The Obama Administration’s concept of parity, however, has less to do with economics than with a hope — becoming increasingly vain — that Pakistan will be a robust ally in the global fight against Al Qaeda’s terrorism. Unlike India, whose democracy is loud and messy, and whose economy is on a trajectory of sustained economic growth, Pakistan, also a nuclear power, is clearly a failed state. Even its well-wishers rue that civilian government seems to be imploding. Without America’s economic and military support, the state, which was carved out of the British Raj’s Greater India, would have collapsed a long time ago.
Mrs. Palin will get to see first hand how the politics of the Subcontinent work. She may even want to make an unscheduled stop in Pakistan, which wouldn’t be such a bad thing.
But it is in India that Mrs. Palin is certain to be well received; there will be quite of bit of curiosity, too, since she will be a newcomer — although not a new face media-wise — for Indians. That has little to do with her controversial public persona. Rather, Indians have traditionally looked favorably at Republicans, with the possible exception of Richard Nixon, during whose presidency Washington openly sided with Pakistan as India assisted the former territory of East Pakistan to gain independence from Islamabad and establish itself as Bangladesh. Two years after George W. Bush retired from the White House, he’s still held in high regard in New Delhi on account of his unflinching support for the deal under which India has been allowed to buy equipment for its civilian nuclear program.
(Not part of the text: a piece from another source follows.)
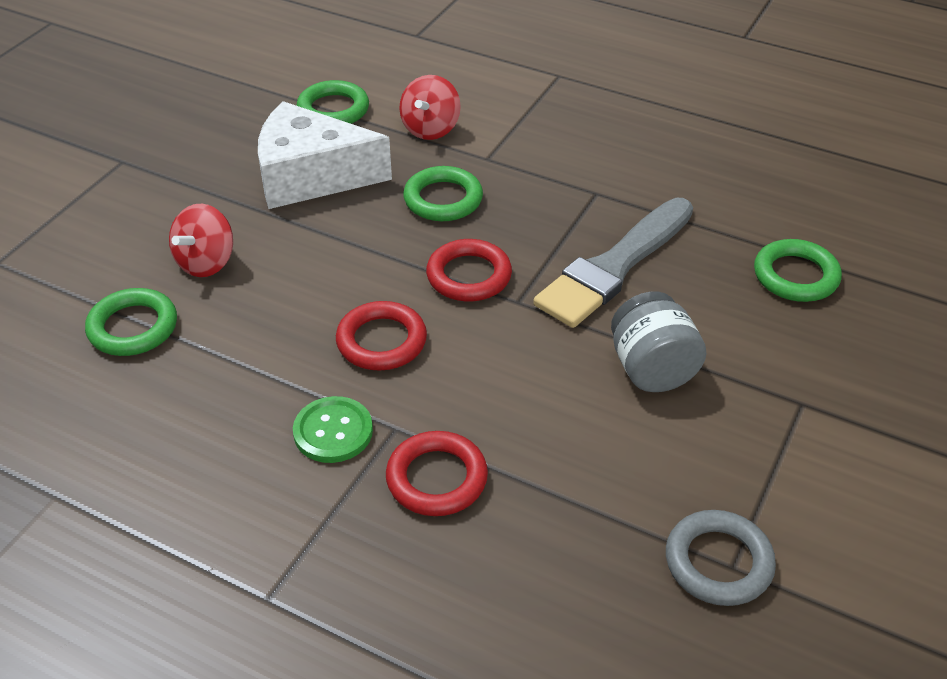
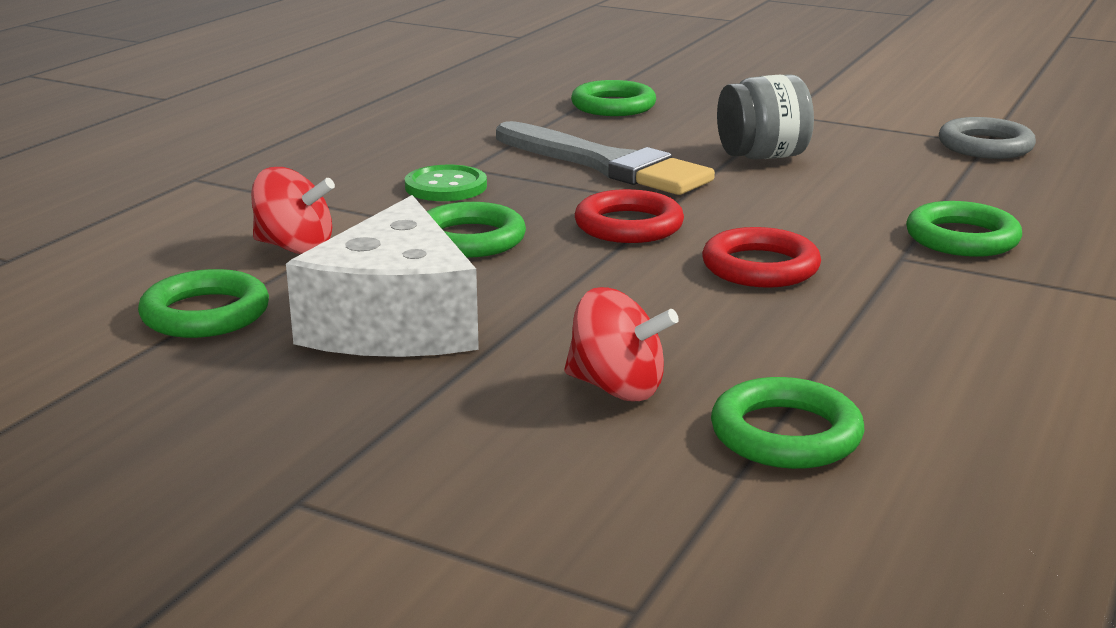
camera: 90 degrees left, 20 degrees down
(333, 431) = (925, 287): green button -> green button (446, 186)
(437, 478) = (962, 238): red ring -> green ring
The other reason that Mrs. Palin will be warmly received is that Indians like women leaders. After all, the country’s most powerful politician is Sonia Gandhi, president of the Indian National Congress; the INC is the lead party in the coalition that rules India. It has often been said that Mrs. Gandhi, daughter-in-law of the assassinated prime inister, Indira Gandhi, is the person that the current prime minister, Manmohan Singh, consults on every major decision. Mrs. Palin is bound to be impressed by how many women legislators there are in India’s national parliament, and in the assemblies of the countries 28 states and seven federal territories.
The India trip will deepen Mrs. Palin’s geopolitical education about South Asia, a region of enormous possibilities for stronger ties with America. While her visit may be short, she will be meeting the drivers of economic change in a country that once was moribund on account of misguided Fabian socialist policies that spawned a sprawling and corrupt bureaucracy. She will also experience for herself the colors and clangor of India, an ancient land that is rapidly becoming a hyper modern nation who GDP may equal that of America in the next 50 years.
And Mrs. Palin will no doubt hear from her hosts concerns about the insidiously expanding hegemonic ambitions of China. The irony is that China is both India’s biggest trading partner, and a competitor for political influence in Asia. Should Sarah Palin decide to undertake a presidential run, or even just continue to be an influential public presence in America, she will bring back home with an enhanced sense of the political kaleidoscope of South Asia.
And given her personality, Mrs. Palin most definitely will make friends in India, which has already begun souring on President Obama for his perceived failure to follow through on promises made on his state visit. Happily, Mrs. Palin will be a political tourist; she will have no obligation to make any pledges, other than of accelerating her personal friendships in a land known for its warmth and hospitality.
Mr. Gupte is a contributing editor of The New York Sun.